Some of the assignments could in theory be externally consumed, but I put exactly zero time into making it more usable for people not actually in the class.


watty: I am the author of the repo, and I hear your concerns. After finishing teaching with General Assembly, I launched my own online course [1] because I wanted to provide a classroom-like experience to online students, and very few companies seemed to be doing that. By "classroom-like", I mean that I teach classes live (via webinar), hold live office hours (via Slack), assign pre-class readings, and assign homeworks (and provide feedback to students).

It will be interesting to see whether other players in the online education space start to provide similar offerings. The most similar structure I have found is companies [2][3] providing a set curriculum (via videos and written materials) along with a mentor you work with one-on-one.

[1] http://www.dataschool.io/learn/

[2] https://www.springboard.com/

[3] https://www.thinkful.com/


Stay tuned for new online offerings in the future that may meet your needs.
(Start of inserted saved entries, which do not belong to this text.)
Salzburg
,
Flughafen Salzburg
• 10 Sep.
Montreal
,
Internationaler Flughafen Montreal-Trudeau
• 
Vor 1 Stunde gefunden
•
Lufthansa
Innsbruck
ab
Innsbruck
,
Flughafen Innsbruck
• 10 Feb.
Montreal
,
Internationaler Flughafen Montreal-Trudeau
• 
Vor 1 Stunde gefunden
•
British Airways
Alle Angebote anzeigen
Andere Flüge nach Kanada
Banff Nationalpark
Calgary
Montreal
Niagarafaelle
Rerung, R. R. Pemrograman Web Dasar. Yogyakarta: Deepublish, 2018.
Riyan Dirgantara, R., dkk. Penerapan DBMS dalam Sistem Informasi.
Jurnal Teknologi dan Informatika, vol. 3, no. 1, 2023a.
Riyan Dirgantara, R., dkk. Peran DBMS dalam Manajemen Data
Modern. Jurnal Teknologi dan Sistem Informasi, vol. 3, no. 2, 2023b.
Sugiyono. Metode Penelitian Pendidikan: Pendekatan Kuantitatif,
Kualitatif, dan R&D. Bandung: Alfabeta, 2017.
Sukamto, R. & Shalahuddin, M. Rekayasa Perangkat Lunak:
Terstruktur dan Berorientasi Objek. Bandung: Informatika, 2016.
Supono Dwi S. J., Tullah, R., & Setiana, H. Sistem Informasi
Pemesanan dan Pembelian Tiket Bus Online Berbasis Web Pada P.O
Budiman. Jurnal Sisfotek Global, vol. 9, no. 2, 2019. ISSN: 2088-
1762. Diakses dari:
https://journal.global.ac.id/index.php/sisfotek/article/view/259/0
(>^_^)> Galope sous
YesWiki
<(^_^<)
This seems pretty cool! I've been looking for something like this. I really enjoy the open source courses on github, because I can do them at my own pace and figure things out.
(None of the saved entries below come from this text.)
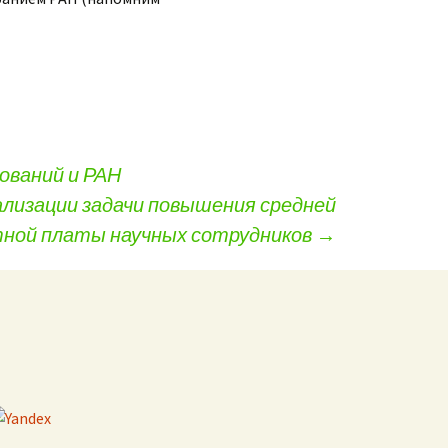
ований и РАН
ализации задачи повышения средней
ной платы научных сотрудников
→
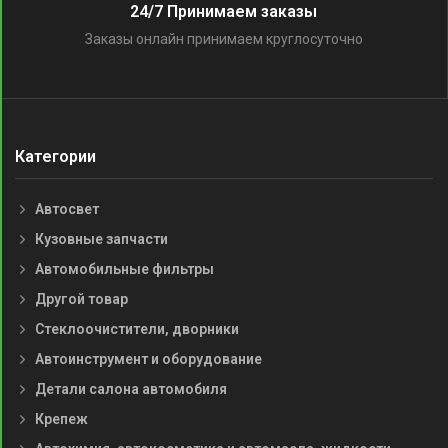
24/7 Принимаем заказы
Заказы онлайн принимаем круглосуточно
Категории
Автосвет
Кузовные запчасти
Автомобильные фильтры
Другой товар
Стеклоочистители, дворники
Автоинструмент и оборудование
Детали салона автомобиля
Крепеж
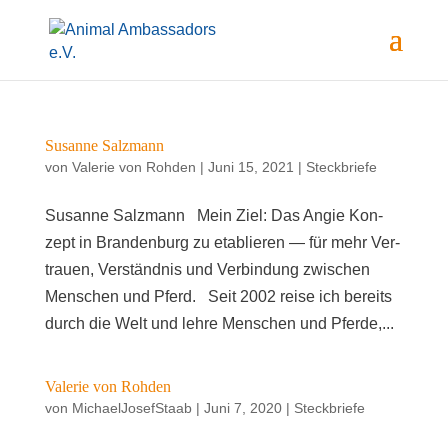
Susan­ne Salzmann
von
Valerie von Rohden
|
Juni 15, 2021
|
Steckbriefe
Susan­ne Salzmann Mein Ziel: Das Angie Kon­
zept in Bran­den­burg zu eta­blie­ren — für mehr Ver­
trau­en, Ver­ständ­nis und Ver­bin­dung zwi­schen
Men­schen und Pferd. Seit 2002 rei­se ich bereits
durch die Welt und leh­re Men­schen und Pfer­de,...
Vale­rie von Rohden
von
MichaelJosefStaab
|
Juni 7, 2020
|
Steckbriefe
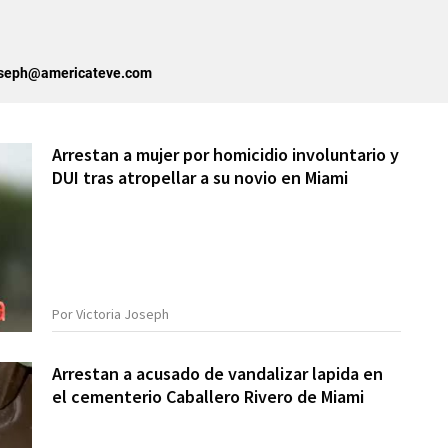
joseph@americateve.com
Arrestan a mujer por homicidio involuntario y
DUI tras atropellar a su novio en Miami
Por Victoria Joseph
Arrestan a acusado de vandalizar lapida en
el cementerio Caballero Rivero de Miami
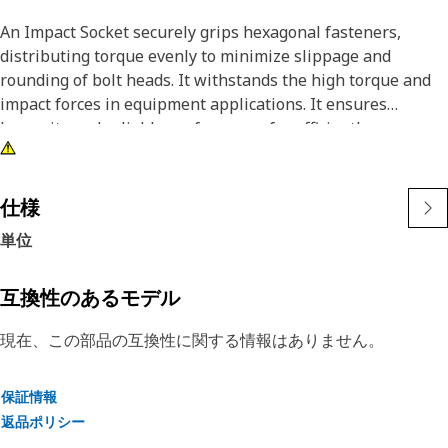
An Impact Socket securely grips hexagonal fasteners,
distributing torque evenly to minimize slippage and
rounding of bolt heads. It withstands the high torque and
impact forces in equipment applications. It ensures
longevity and reliable performance for efficiently
tightening and loosening bolts and nuts in the equipment,
ensuring safe and effective maintenance operations.
仕様
Attributes:
単位
• 3/8" drive for compatibility with different impact tools.
• Resistant to wear and deformation under high torque
conditions.
互換性のあるモデル
• 5/16" socket size ensures a secure fit and prevents
現在、この部品の互換性に関する情報はありません。
slippage and damage to fasteners.
• Provided with 6-point deep length for secure grip on
fasteners.
保証情報
• Black oxide finish offers increased resistance to rust and
返品ポリシー
corrosion.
ybrah: Great! I tried to write the IPython notebooks so that they could be understood without too much further explanation. As well, all of the exercises and homeworks have provided solutions. Feel free to let me know if you have any questions.


Can anyone who attended the course comment on the quality? This looks very promising to me.


I wrote and taught GA's first data science curriculum [0], back when they were a coworking space in NYC. I'm proud to say that out of 20 students, about half got promotions, new jobs, raised significant capital, or had successful acquisitions. Whether the course was a causal factor... it appears to have been correlated.

Students who didn't have time to do much homework quickly lost interest in the course. I wasn't experienced enough at teaching to handle this. I've become a much better instructor since that first time -- at designing curricula, lecturing, managing a diverse classroom, etc. So, I'd say the quality of the class will be highly instructor-dependent.